Britess se fendit d’un sourire franc. Elle fouilla dans sa bourse et lui tendit quelques pièces que le majordome accepta avec un long hochement de tête.

— Merci. C’est un peu trop. Donnez toujours trois pièces rouges, cela vous évitera de froisser quelqu’un. Rajoutez deux autres pièces pour lui marquer un profond respect et ne montez jamais au – delà d’une pièce pâle. Ils le prendraient pour une tentative de corruption. Je vous dois un service, si je peux vous aider ?

— Je dois me rendre aux archives, dès demain matin.

— C’est dans le Vieux quartier. Remontez la rue juste en bas, et quand vous arriverez dans des rues sinueuses, prenez la première à gauche quand vous déboucherez sur la fontaine des sirènes. Immanquable. Au bout de cette courte ruelle, vous serez en face d’un grand bâtiment en briques orange. Ce sont les archives.

— De quoi vais-je avoir besoin pour y entrer ?

— Rien. Elles sont gratuites. Personne ne vient les visiter.

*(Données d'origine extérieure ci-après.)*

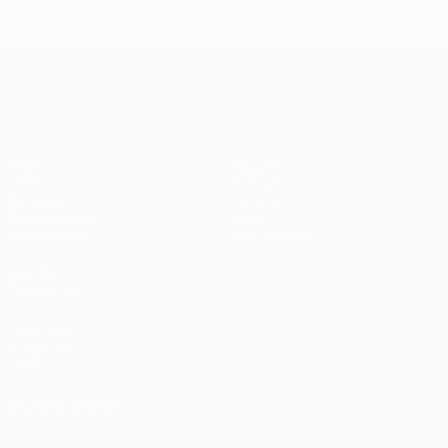
2018: Real
2020:
Madrid 3-1
Paris 0-1
Liverpool
Bayern
UEFA Champions League
Jogos
Equipas
UEFA.tv
Notícias
Sorteios
História
Passatempos
Sobre
Estatísticas
Loja (clubes)
VISITE
TAMBÉM
UEFA.com
Fundação
UEFA
MUDAR IDIOMA
Português
English
Français
Deutsch
Русский
Español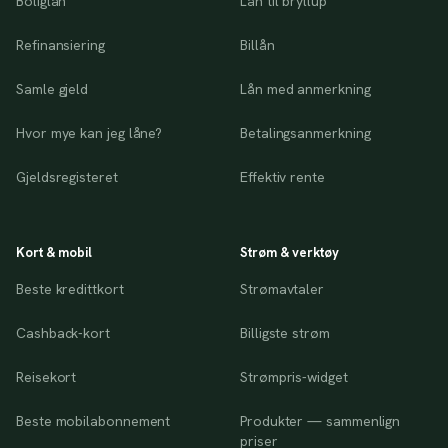
Boliglån
Lån til bryllup
Refinansiering
Billån
Samle gjeld
Lån med anmerkning
Hvor mye kan jeg låne?
Betalingsanmerkning
Gjeldsregisteret
Effektiv rente
Kort & mobil
Strøm & verktøy
Beste kredittkort
Strømavtaler
Cashback-kort
Billigste strøm
Reisekort
Strømpris-widget
Beste mobilabonnement
Produkter — sammenlign
priser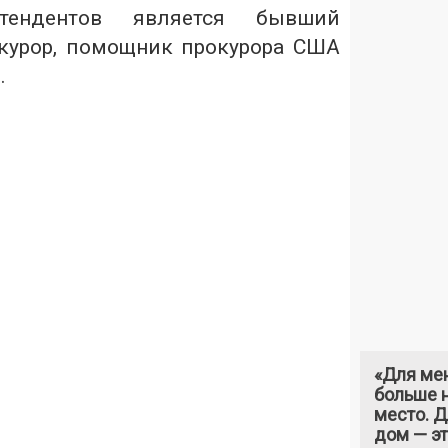
ендентов является бывший
курор, помощник прокурора США
.
«Для ме
больше н
место. 
дом — э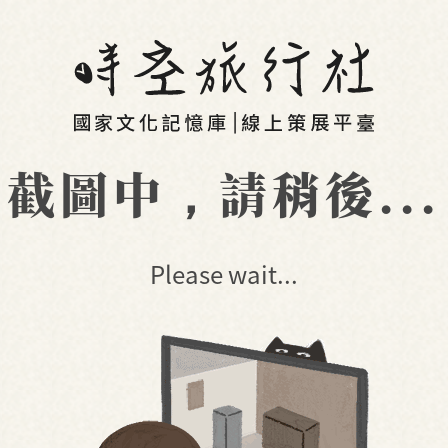
截圖中，請稍後...
Please wait...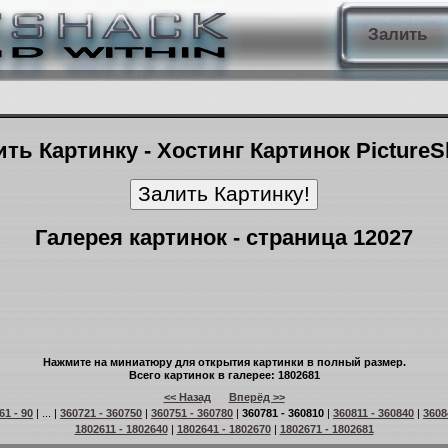
Залить
ть Картинку - Хостинг Картинок Picture
Галерея картинок - страница 12027
Нажмите на миниатюру для открытия картинки в полный размер.
Всего картинок в галерее: 1802681
<< Назад
Вперёд >>
61 - 90
| ... |
360721 - 360750
|
360751 - 360780
|
360781 - 360810
|
360811 - 360840
|
3608
1802611 - 1802640
|
1802641 - 1802670
|
1802671 - 1802681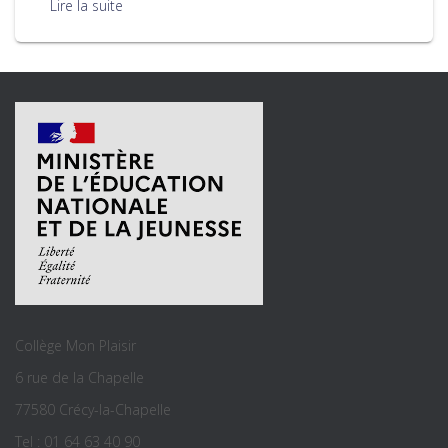
Lire la suite
Collège Mon Plaisir
6 rue de la Chapelle
77580 Crécy-la-Chapelle
Tel : 01 64 63 40 90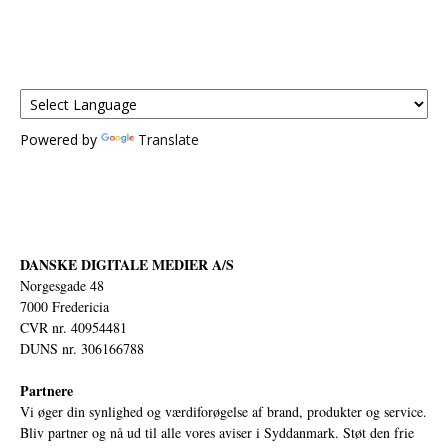
Powered by
Translate
DANSKE DIGITALE MEDIER A/S
Norgesgade 48
7000 Fredericia
CVR nr. 40954481
DUNS nr. 306166788
Partnere
Vi øger din synlighed og værdiforøgelse af brand, produkter og service.
Bliv partner og nå ud til alle vores aviser i Syddanmark. Støt den frie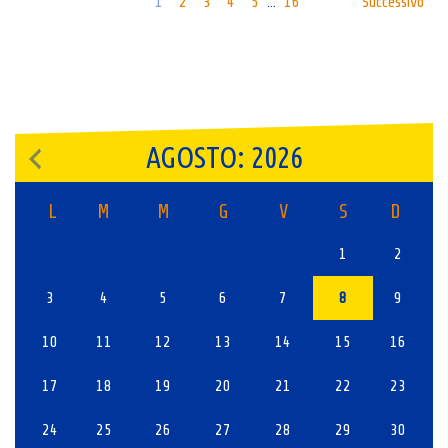
1
2
3
4
5
16
Successivo
…
AGOSTO: 2026
L
M
M
G
V
S
D
1
2
3
4
5
6
7
8
9
10
11
12
13
14
15
16
17
18
19
20
21
22
23
24
25
26
27
28
29
30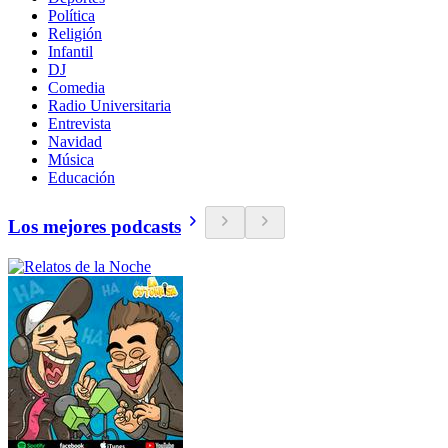
Política
Religión
Infantil
DJ
Comedia
Radio Universitaria
Entrevista
Navidad
Música
Educación
Los mejores podcasts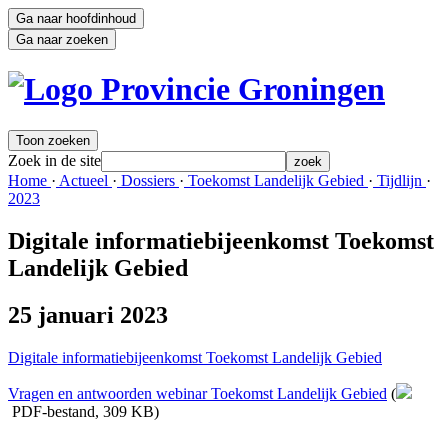
Ga naar hoofdinhoud
Ga naar zoeken
Toon zoeken
Zoek in de site
zoek
Home 
·
Actueel 
·
Dossiers 
·
Toekomst Landelijk Gebied 
·
Tijdlijn 
·
2023 
Digitale informatiebijeenkomst Toekomst
Landelijk Gebied
25 januari 2023
Digitale informatiebijeenkomst Toekomst Landelijk Gebied
Vragen en antwoorden webinar Toekomst Landelijk Gebied
(
PDF-bestand, 309 KB)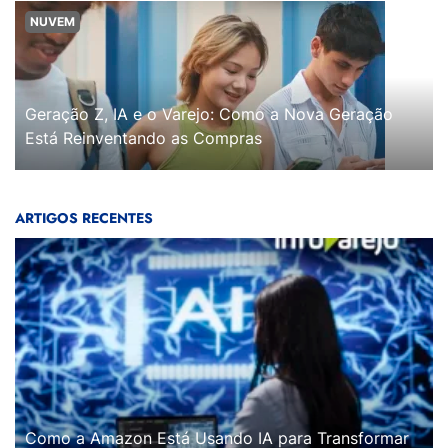
NUVEM
Geração Z, IA e o Varejo: Como a Nova Geração
Está Reinventando as Compras
ARTIGOS RECENTES
Como a Amazon Está Usando IA para Transformar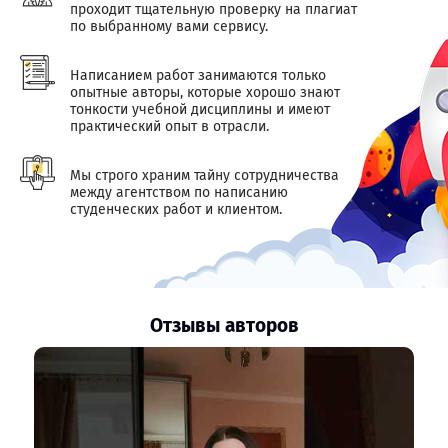
проходит тщательную проверку на плагиат
по выбранному вами сервису.
Написанием работ занимаются только
опытные авторы, которые хорошо знают
тонкости учебной дисциплины и имеют
практический опыт в отрасли.
Мы строго храним тайну сотрудничества
между агентством по написанию
студенческих работ и клиентом.
Отзывы авторов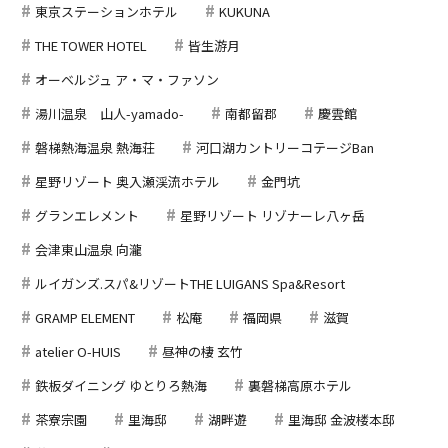
東京ステーションホテル
KUKUNA
THE TOWER HOTEL
皆生游月
オーベルジュ ア・マ・ファソン
湯川温泉 山人-yamado-
南都留郡
慶雲館
磐梯熱海温泉 熱海荘
河口湖カントリーコテージBan
星野リゾート 奥入瀬渓流ホテル
金門坑
グランエレメント
星野リゾート リゾナーレ八ヶ岳
会津東山温泉 向瀧
ルイガンズ.スパ&リゾートTHE LUIGANS Spa&Resort
GRAMP ELEMENT
松庵
福岡県
滋賀
atelier O-HUIS
昼神の棲 玄竹
鉄板ダイニング ゆとりろ熱海
裏磐梯高原ホテル
茶寮宗園
里海邸
湖畔遊
里海邸 金波楼本邸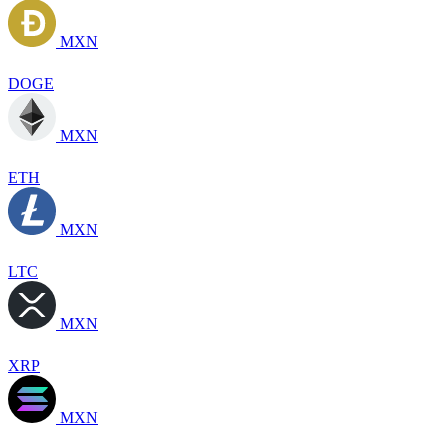
MXN
DOGE
MXN
ETH
MXN
LTC
MXN
XRP
MXN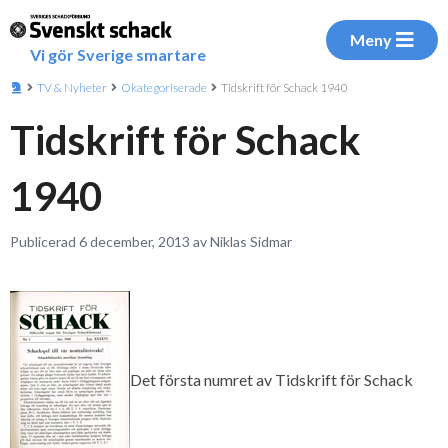
Meny
Vi gör Sverige smartare
TV & Nyheter
Okategoriserade
Tidskrift för Schack 1940
Tidskrift för Schack
1940
Publicerad 6 december, 2013 av Niklas Sidmar
Det första numret av Tidskrift för Schack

Il se retira en s’inclinant une dernière fois.

Britess rejoignit la fenêtre pour profiter de la vue du jardin. Des lampions éclairaient des gens qui buvaient et bavardaient autour de tables réparties ici et là, entre des arbres.

Elle fit couler de l’eau froide dans la baignoire et fit chauffer de l’eau dans la cheminée qu’elle mélangea à l’autre une fois chaude. Elle se déshabilla et plongea dans le liquide tiède avec délectation et soulagement à la lumière des bougies. Elle reposa sa tête sur une serviette, contre le rebord et laissa son corps se détendre ; ses cheveux bouclés cascadaient vers le bas. Sa peau irradia doucement une chaleur bienfaisante, nimbée d’une aura cuivré qu’elle ne put voir, perdue dans ses pensées derrière ses yeux clos. Noto occupait son esprit. Elle ne pouvait plus ignorer les sentiments pour lui. Ce n’était plus une simple attirance naissante, mais quelque chose de plus fort. Pour l’instant, elle devait patienter, et ne pas se laisser détourner de son objectif.

Demain elle pourrait débuter son enquête.